The device (figures 1 and 6 to 9) consists of the supply device 9 with flanged water-cooled horizontal string casting boiler 10 and draft device with furnace and hydraulic control according to known German patent 3,206,501.

The horizontal string casting die 10 is relatively short; at a small distance 19 to this, the traction machine 11 is located. A device 20 for controlling a dry heat output follows the horizontal string casting die 10 of the drawing device 11. Such thermal insulation can e.g. consist of an insulated pipe.

The mechanical or thermal separation device 12 works via further sawing, breaking off or spotwise strong cooling to divide the body 8a, whereby no dust is formed. In this way, the casting string 15 is divided into sizes or weights suitable for sale by the bodies 8a.

Suitable horizontal strand casting molds 10 (figures 6 to 9) consist of graphite (when no C solubility of the metal melt exists) or copper in the mold inner surface. The one with casting speed and in the direction of the product in the case of inflowing molten metal 13 is led via the heat-resistant wall 21 and the mantle 22 of the distributor 9 and through the back wall 23 into the horizontal strand casting die 10. According to Figure 7, the back wall 23 is formed as a separate ring 24 The horizontal string casting die 10 exhibits a water cooling 25. This embodiment of the horizontal string casting die 10 replaces the blowback of the casting string 15. The horizontal string casting die 10

according to figures 8 and 9 are equipped with pull-outs without recoil.

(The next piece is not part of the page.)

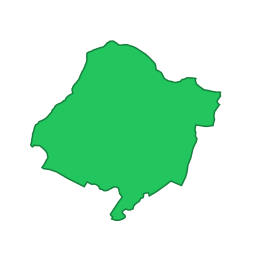 the district of Domasnea, Caras-Severin, Romania, rotated 216°
{"feature_id": "2599482B60620901079337", "entity_name": "Domasnea", "entity_type": "district", "adm_level": 2, "iso_a3": "ROU", "parent_name": "Romania", "parent_adm1": "Caras-Severin", "projection": "albers", "projection_center": [22.344, 45.088], "detail": "fine", "context": "isolated", "style": "filled", "palette": "green", "viewbox_px": 256, "rotation_deg": 216, "n_neighbors": 0, "source": "geoboundaries", "source_scale": "gbopen_adm2", "svg_char_len": 4210}
<svg xmlns="http://www.w3.org/2000/svg" viewBox="0 0 256 256"><g transform="rotate(216 128 128)"><path d="M190.9,189.7L191.8,189.0L193.7,187.5L193.8,186.9L194.0,186.6L194.3,185.4L194.8,184.8L194.9,184.3L194.9,183.3L195.0,182.0L195.3,180.2L195.5,179.5L195.7,179.2L195.9,178.7L196.7,177.7L197.9,176.4L199.6,173.9L200.7,172.3L201.7,170.9L202.1,170.1L202.2,169.5L202.3,169.4L202.4,168.9L203.8,167.2L204.4,166.2L204.8,165.3L205.0,164.8L205.1,164.1L204.2,163.0L203.8,162.5L203.1,161.2L202.0,160.0L201.6,159.4L200.8,158.1L200.4,157.0L200.0,156.0L199.6,153.8L199.2,153.1L199.0,152.3L198.9,151.6L198.7,150.3L198.3,149.1L198.2,148.3L198.3,147.2L198.0,145.7L197.4,142.7L196.9,140.7L196.5,139.2L196.4,138.4L196.4,138.2L196.5,135.8L196.5,133.9L196.8,132.4L196.8,129.5L196.6,128.6L196.5,128.4L196.3,128.2L196.3,127.9L196.3,127.5L196.2,127.1L196.2,126.8L195.3,125.6L193.4,123.9L193.1,123.3L193.3,122.7L194.0,121.7L194.7,120.0L195.1,119.0L195.2,118.4L195.3,118.2L195.4,117.4L195.6,116.6L195.6,115.2L195.5,114.6L195.1,113.9L195.0,113.7L195.1,113.3L195.3,113.1L195.8,112.6L196.0,112.2L196.3,111.6L196.4,111.1L196.4,110.5L196.3,110.0L197.0,108.8L198.1,107.0L198.8,105.9L199.2,104.9L199.6,103.7L199.7,102.7L199.5,101.2L199.5,100.9L199.4,99.8L199.9,98.0L199.7,97.5L199.4,96.9L199.1,96.2L199.2,95.2L199.1,94.7L199.3,94.4L199.5,94.0L199.5,93.4L199.5,92.6L199.6,91.3L199.6,90.9L199.7,90.0L199.9,89.3L199.9,88.4L200.2,87.3L200.8,85.9L202.1,83.2L203.1,81.7L203.3,81.5L203.6,80.8L203.6,79.6L203.6,78.2L203.8,77.5L204.3,76.8L204.6,76.2L203.8,73.3L203.3,72.0L203.2,71.8L202.3,69.6L202.1,68.6L201.7,67.2L200.5,65.4L200.1,64.6L199.9,63.9L199.4,63.0L198.8,61.8L198.0,60.6L197.7,59.7L197.3,58.7L196.8,57.4L196.3,56.9L195.4,56.7L194.2,56.7L193.9,56.9L193.8,57.5L193.9,58.1L193.8,58.8L193.6,59.2L193.0,59.3L192.0,59.8L190.9,60.5L190.3,60.9L189.9,61.4L189.1,61.8L184.4,61.6L181.2,61.0L180.8,60.9L178.7,60.1L177.1,58.7L176.8,58.3L176.4,57.8L175.6,57.4L175.5,57.2L175.1,56.3L175.0,55.8L175.2,54.7L175.1,54.0L175.0,53.5L174.9,53.1L174.7,51.2L174.5,50.2L174.4,49.1L174.4,48.6L174.4,45.6L172.7,45.4L167.4,48.2L160.2,50.5L147.1,51.8L128.9,54.8L129.3,59.4L129.1,60.4L124.2,61.1L123.5,61.9L122.6,62.6L121.7,63.1L120.7,63.6L119.0,63.6L117.0,63.4L116.7,63.3L116.2,62.9L115.7,62.4L115.1,62.3L114.5,62.2L112.9,63.1L112.0,63.1L111.0,63.1L110.2,63.4L109.8,63.9L108.9,64.3L108.2,65.3L107.8,66.0L107.3,66.7L107.2,67.0L105.1,71.4L104.0,72.7L103.5,73.1L102.9,73.4L102.3,73.5L101.7,73.6L100.1,73.6L96.0,70.0L92.0,68.6L92.2,62.8L91.5,47.8L90.7,47.4L89.8,47.2L89.0,47.0L88.1,47.0L87.7,44.8L84.0,46.0L83.3,46.4L82.8,46.8L82.2,47.2L81.7,47.7L81.0,48.3L80.4,49.0L79.9,49.7L79.4,50.5L78.9,51.2L78.5,52.1L78.2,52.9L77.9,53.8L77.8,54.1L78.5,55.0L78.9,55.3L79.5,55.6L79.9,55.6L80.6,55.6L81.0,55.6L83.2,56.2L83.3,58.2L82.3,61.0L79.8,61.8L78.3,62.7L76.4,65.6L77.5,68.1L77.4,70.6L75.8,75.6L76.3,78.4L74.9,80.5L75.4,82.1L76.7,83.6L75.6,85.6L74.0,87.1L73.1,87.4L72.5,87.0L71.9,86.6L71.4,86.1L70.9,85.6L67.7,92.9L63.9,104.2L62.2,110.3L50.9,112.9L52.5,121.9L54.4,127.0L57.8,133.3L59.5,140.3L62.8,148.1L63.1,148.7L63.6,150.7L64.0,152.6L64.4,154.5L64.6,156.5L65.9,159.9L67.8,160.4L69.3,161.9L70.5,164.2L72.8,165.9L75.0,170.3L65.8,175.1L60.6,180.0L61.6,181.8L63.0,185.7L63.9,186.5L64.7,187.3L65.5,188.2L66.2,189.2L66.5,189.7L67.6,192.4L67.7,200.7L68.5,200.7L69.3,200.8L70.0,201.0L70.7,201.3L71.2,201.5L71.9,202.6L71.9,208.3L73.1,209.1L74.1,211.2L75.4,210.7L75.8,210.3L76.1,209.9L76.7,209.5L77.3,209.1L78.5,208.5L79.7,207.9L81.0,207.2L82.0,206.8L83.2,206.4L84.1,205.9L86.8,204.7L87.7,204.2L88.0,204.0L90.0,203.3L90.2,203.6L95.2,203.5L98.7,203.9L100.0,204.9L101.6,206.1L102.2,207.6L102.2,207.8L103.2,207.5L106.0,205.8L109.3,203.6L109.8,203.2L110.3,202.3L110.8,201.0L111.9,199.7L112.7,199.1L113.0,197.4L112.9,196.7L114.4,194.8L116.1,193.0L116.4,192.7L117.8,191.9L120.1,191.3L120.9,190.8L122.0,190.2L123.2,189.8L126.3,189.4L127.9,189.5L133.5,192.4L134.5,192.3L135.7,192.3L137.0,192.1L138.2,191.9L139.4,191.6L143.4,195.7L146.8,196.5L150.3,197.1L153.8,197.6L157.3,198.0L168.7,197.4L171.3,196.9L177.2,195.0L178.7,194.2L179.6,193.5L180.5,192.8L181.3,192.0L182.0,191.1L184.2,189.8L185.9,189.9L187.5,189.9L189.2,189.8L190.9,189.7Z" fill="#22c55e" stroke="#15803d" stroke-width="1.5"/></g></svg>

A pan 2 is then inserted when, in addition to the temperature setting, the use of metallurgical treatment is also advantageous. The storage device 9 does not show these conditions in full. In this case, the pan 2 forms a treatment device 26 with a heating device 27 which consists of a plasma burner 27a, a trough or coil inductor or a pan cover heating device. Furthermore, a fine particle device 2 8 which e.g. can be formed by the plasma burner 27a, arranged.

Claims (6)

1. Method for casting brittle metal alloys, in particular ferroalloy, such as ferrosilicon, characterized in that the forge is guided in a horizontal strand casting mold after which the cast strand is drawn in time intervals, with a holding time (b) for controlled crack formation between two draws being kept between 0 ,5-10 seconds. 2. Method according to claim 1, characterized in that a holding time (a) is inserted between the holding times (b) which is shorter than the holding times (b) which correspond to the fracture lengths. 3. Method according to claim 1 or 2, characterized in that the cooling of the casting string outside the string casting die is controlled so that after drawing it is above the critical value for the fragile metal1 alloys. 4. Device for carrying out the method according to claims 1-4 with a storage device (9) for the forge and a flanged horizontal string casting mold (10), characterized in that a relatively short horizontal string casting mold (10) is arranged in a pulling device (11) at a small distance (19) and that between the horizontal strand casting die (10) and the pulling device (11) as well as on the pulling device (11), a subsequent device (20) is arranged to control the cooling of the formed strand (15). 5. Device according to claim 4, characterized in that the device (20) consists of a heat insulator. 6. Device according to claim 4 or 5, characterized in that after the pulling device (11) a known mechanical or thermal separator device (12) is arranged, the separator device (12) consists of a breaking device (12) that utilizes the formed cracks, or that a thermal separation device (12) comprises a cooling device (20) that utilizes a shock effect.